Back to the topic at hand - how do we know the Model 3 will be a luxury vehicle? People buying the $35,000 model may very well cross-shop it with a Bolt, and I will bet the Bolt will probably come equipped with more features for the same amount of money (and there is the fact that no one pays MSRP for a GM car, so it will probably be priced exactly the same as the Tesla in the real world).
So if someone is looking at the base model and needs the tax credit, there is a Bolt that will be available earlier than the 3 and they might decide to jump on that and guarantee themselves the tax credit vs waiting for the base model 3, which will most likely not come with the credit. So I would say the Bolt IS a comparable vehicle when we are talking about the base models.
From what little has been said by people in the know about the Model 3, we know the Model 3 will be in a larger vehicle than the Bolt and I don't think it will be cross shopped all that much. The ICE cars the low end Model 3s will be competing with will be cars like the Toyota Corolla, Subaru Legacy, Ford Focus, and other cars in that size range. A loaded Model 3 will probably compare well with the BMW 3 Series and the bottom ends of other luxury brands.

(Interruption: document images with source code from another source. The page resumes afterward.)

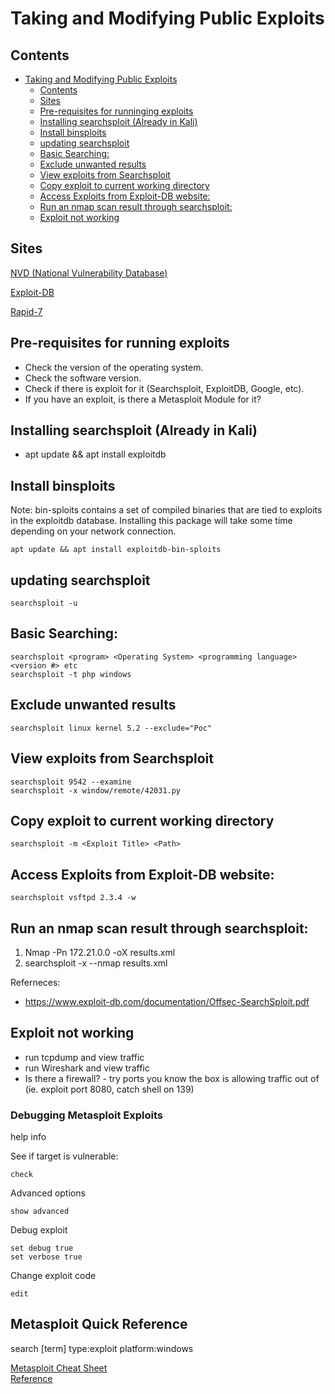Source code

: # Taking and Modifying Public Exploits 
## Contents 
- [Taking and Modifying Public Exploits](#taking-and-modifying-public-exploits)
  * [Contents](#contents)
  * [Sites](#sites)
  * [Pre-requisites for runninging exploits](#pre-requisites-for-runninging-exploits)
  * [Installing searchsploit (Already in Kali)](#installing-searchsploit--already-in-kali-)
  * [Install binsploits](#install-binsploits)
  * [updating searchsploit](#updating-searchsploit)
  * [Basic Searching:](#basic-searching-)
  * [Exclude unwanted results](#exclude-unwanted-results)
  * [View exploits from Searchsploit](#view-exploits-from-searchsploit)
  * [Copy exploit to current working directory](#copy-exploit-to-current-working-directory)
  * [Access Exploits from Exploit-DB website:](#access-exploits-from-exploit-db-website-)
  * [Run an nmap scan result through searchsploit:](#run-an-nmap-scan-result-through-searchsploit-)
  * [Exploit not working](#exploit-not-working)

## Sites
[NVD (National Vulnerability Database)](https://nvd.nist.gov/vuln/full-listing)   

[Exploit-DB](https://www.exploit-db.com/) 

[Rapid-7](https://www.rapid7.com/db/) 

## Pre-requisites for running exploits

- Check the version of the operating system.
- Check the software version.
- Check if there is exploit for it (Searchsploit, ExploitDB, Google, etc).
- If you have an exploit, is there a Metasploit Module for it?

## Installing searchsploit (Already in Kali)

- apt update && apt install exploitdb

## Install binsploits
Note: bin-sploits contains a set of compiled binaries that are tied to exploits in the exploitdb database. Installing this package will take some time depending on your network connection. 

    apt update && apt install exploitdb-bin-sploits

## updating searchsploit

    searchsploit -u

## Basic Searching: 

    searchsploit <program> <Operating System> <programming language> <version #> etc
    searchsploit -t php windows

## Exclude unwanted results
    
    searchsploit linux kernel 5.2 --exclude="Poc"

## View exploits from Searchsploit
    
    searchsploit 9542 --examine
    searchsploit -x window/remote/42031.py


## Copy exploit to current working directory
    
    searchsploit -m <Exploit Title> <Path>

## Access Exploits from Exploit-DB website: 

    searchsploit vsftpd 2.3.4 -w

## Run an nmap scan result through searchsploit: 
1. Nmap -Pn 172.21.0.0 -oX results.xml
2. searchsploit -x --nmap results.xml

Referneces: 

- https://www.exploit-db.com/documentation/Offsec-SearchSploit.pdf


## Exploit not working
- run tcpdump and view traffic
- run Wireshark and view traffic
- Is there a firewall? - try ports you know the box is allowing traffic out of (ie. exploit port 8080, catch shell on 139) 
### Debugging Metasploit Exploits 
help
info

See if target is vulnerable:

    check 
    
Advanced options

    show advanced 
    
 Debug exploit 
 
    set debug true
    set verbose true 
    
Change exploit code

    edit 
    
    
 ## Metasploit Quick Reference
 search [term] type:exploit platform:windows
 
[Metasploit Cheat Sheet](https://www.andreafortuna.org/2017/12/11/metasploit-console-my-own-cheatsheet/)  
[Reference](https://ivanitlearning.wordpress.com/2019/10/03/exploit-code-debugging-in-metasploit/)  
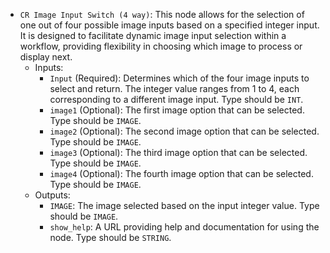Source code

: - `CR Image Input Switch (4 way)`: This node allows for the selection of one out of four possible image inputs based on a specified integer input. It is designed to facilitate dynamic image input selection within a workflow, providing flexibility in choosing which image to process or display next.
    - Inputs:
        - `Input` (Required): Determines which of the four image inputs to select and return. The integer value ranges from 1 to 4, each corresponding to a different image input. Type should be `INT`.
        - `image1` (Optional): The first image option that can be selected. Type should be `IMAGE`.
        - `image2` (Optional): The second image option that can be selected. Type should be `IMAGE`.
        - `image3` (Optional): The third image option that can be selected. Type should be `IMAGE`.
        - `image4` (Optional): The fourth image option that can be selected. Type should be `IMAGE`.
    - Outputs:
        - `IMAGE`: The image selected based on the input integer value. Type should be `IMAGE`.
        - `show_help`: A URL providing help and documentation for using the node. Type should be `STRING`.
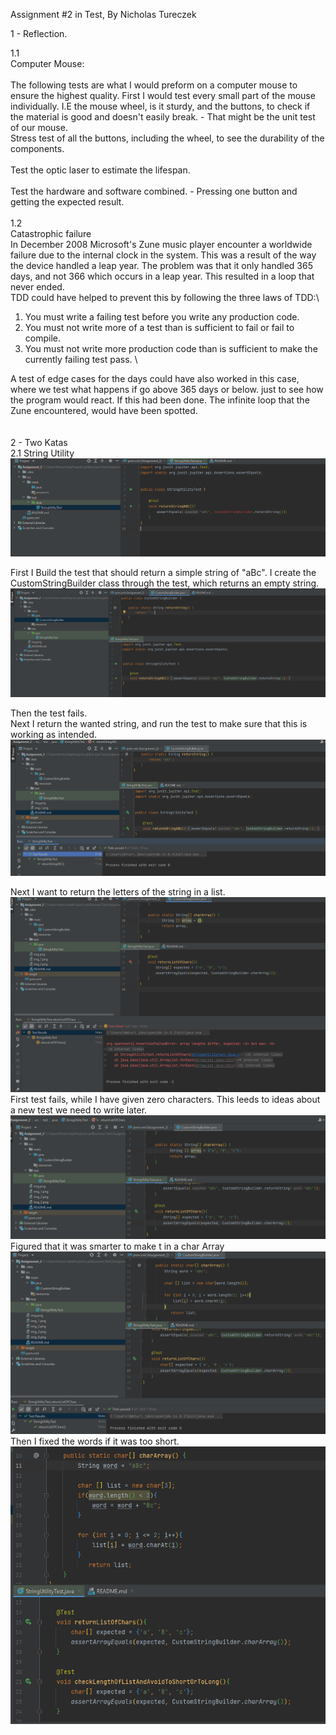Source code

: Assignment #2 in Test, By Nicholas Tureczek

1 - Reflection.
 
1.1\
Computer Mouse:\
\
The following tests are what I would preform on a computer mouse to ensure the highest quality.
First I would test every small part of the mouse individually. I.E the mouse wheel, is it sturdy, and the buttons, to check if the material is
good and doesn't easily break. - That might be the unit test of our mouse.\
Stress test of all the buttons, including the wheel, to see the durability of the components.
\
\
Test the optic laser to estimate the lifespan.\
\
Test the hardware and software combined. - Pressing one button and getting the expected result.
\
\
1.2\
Catastrophic failure\
In December 2008 Microsoft's Zune music player encounter a worldwide failure due to the internal clock in the system.
This was a result of the way the device handled a leap year. The problem was that it only handled 365 days, and not 366 which occurs
in a leap year. This resulted in a loop that never ended.\
TDD could have helped to prevent this by following the three laws of TDD:\
1. You must write a failing test before you write any production code.
2. You must not write more of a test than is sufficient to fail or fail to compile.
3. You must not write more production code than is sufficient to make the currently failing test pass.
\

A test of edge cases for the days could have also worked in this case, where we test what happens if 
go above 365 days or below. just to see how the program would react. If this had been done. The infinite 
loop that the Zune encountered, would have been spotted.\
\
\
2 - Two Katas\
2.1 String Utility\
![img.png](img.png)


First I Build the test that should return a simple string of "aBc". I create the CustomStringBuilder class through the test, which returns an empty string.
![img_1.png](img_1.png)

Then the test fails.\
Next I return the wanted string, and run the test to make sure that this is working as intended.
![img_2.png](img_2.png)

Next I want to return the letters of the string in a list.
![img_3.png](img_3.png)
First test fails, while I have given zero characters. This leeds to ideas about a new test we need to write later.
![img_4.png](img_4.png)
Figured that it was smarter to make t in a char Array 
![img_5.png](img_5.png)
Then I fixed the words if it was too short.
![img_6.png](img_6.png)



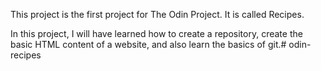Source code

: This project is the first project for The Odin Project. It is called Recipes.

In this project, I will have learned how to create a repository, create the basic HTML content of a website, and also learn the basics of git.# odin-recipes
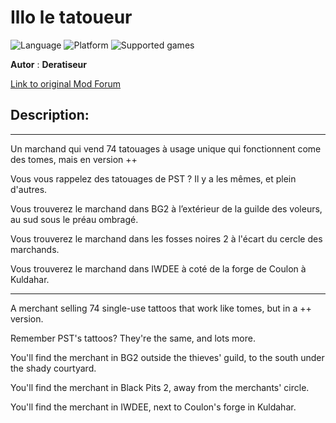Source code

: # Illo le tatoueur

![Language](https://img.shields.io/static/v1?label=language&message=english%20%7C%20french%20%7C%20&color=informational)
![Platform](https://img.shields.io/static/v1?label=platform&message=windows%20%7C%20macOS%20%7C%20&color=informational)
![Supported games](https://img.shields.io/static/v1?label=supported%20games&message=BG2%20%7C%20BGT%20%7C%20BG2EE%20%7C%20EET%20%7C%20IWDEE%20%7C&color=dodgerblue)

**Autor** : **Deratiseur**

[Link to original Mod Forum](https://www.baldursgateworld.fr/viewtopic.php?t=28812)


## Description:
-------------

Un marchand qui vend 74 tatouages à usage unique qui fonctionnent come des tomes, mais en version ++

Vous vous rappelez des tatouages de PST ? Il y a les mêmes, et plein d'autres.

Vous trouverez le marchand dans BG2 à l’extérieur de la guilde des voleurs, au sud sous le préau ombragé.

Vous trouverez le marchand dans les fosses noires 2 à l'écart du cercle des marchands.

Vous trouverez le marchand dans IWDEE à coté de la forge de Coulon à Kuldahar.

-------------

A merchant selling 74 single-use tattoos that work like tomes, but in a ++ version.

Remember PST's tattoos? They're the same, and lots more.

You'll find the merchant in BG2 outside the thieves' guild, to the south under the shady courtyard.

You'll find the merchant in Black Pits 2, away from the merchants' circle.

You'll find the merchant in IWDEE, next to Coulon's forge in Kuldahar.

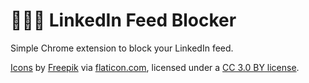 # 🧘🏻‍♂️  LinkedIn Feed Blocker

Simple Chrome extension to block your LinkedIn feed.

[Icons](https://www.flaticon.com/free-icon/linkedin_87838) by [Freepik](https://www.freepik.com/) via [flaticon.com](https://www.flaticon.com/), licensed under a [CC 3.0 BY license](http://creativecommons.org/licenses/by/3.0/).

In the car market, EV buyers have been largely ghettoized by dealers who really don't want to sell EVs. They will sell them because they pretty much have to, but they do everything they can to discourage customers. As a result, the EV world is a separate world from the ICE world. People who like and/or own EVs tend to be fans of the cars, but to the rest of the world they are odd balls who are a fringe all their own.
There will be interest in the Model 3 from current EV affectionados, but overall that is such a small segment of the market they aren't significant for the Model 3's success. The measure of the Model 3's success will be in how deep a dent it puts in the ICE compact sedan market. It needs to win over buyers not because it's an electric but despite it's electric.
That has happened to a large extent in the high end luxury sedan market, which is tiny to begin with, but Tesla currently is the winner in that market in the US and is a very serious competitor in most countries where Teslas are sold. If Tesla repeats that success with the Model 3 in the compact sedan market, EVs Tesla will have truly disrupted the car market and things will never be the same again.
If Tesla succeeds in disrupting the market, everyone will be scrambling to build competitive EVs, but Tesla will be almost 10 years ahead of everyone else with a much younger and more flexible company. A lot of companies will repeat mistakes Tesla already made and fixed and dug in management will get in the way and make change more difficult. Companies with more flexible corporate cultures like BMW will likely make it. Others that have been working on EVs for a while like GM and Nissan will likely make it. Some companies will likely fail. I would put Chrysler at the top of the likely to fail list, they aren't even very well prepared for the CAFE changes coming in the next decade. Toyota and VW are big enough they can get bail outs if they get in serious trouble, but neither of them are really ready for the change and they will likely either be scrambling to catch up or continue to sink a lot of money into failed technologies like hydrogen fuel cells.
In any case, the Bolt is only a minor competitor to the Model 3.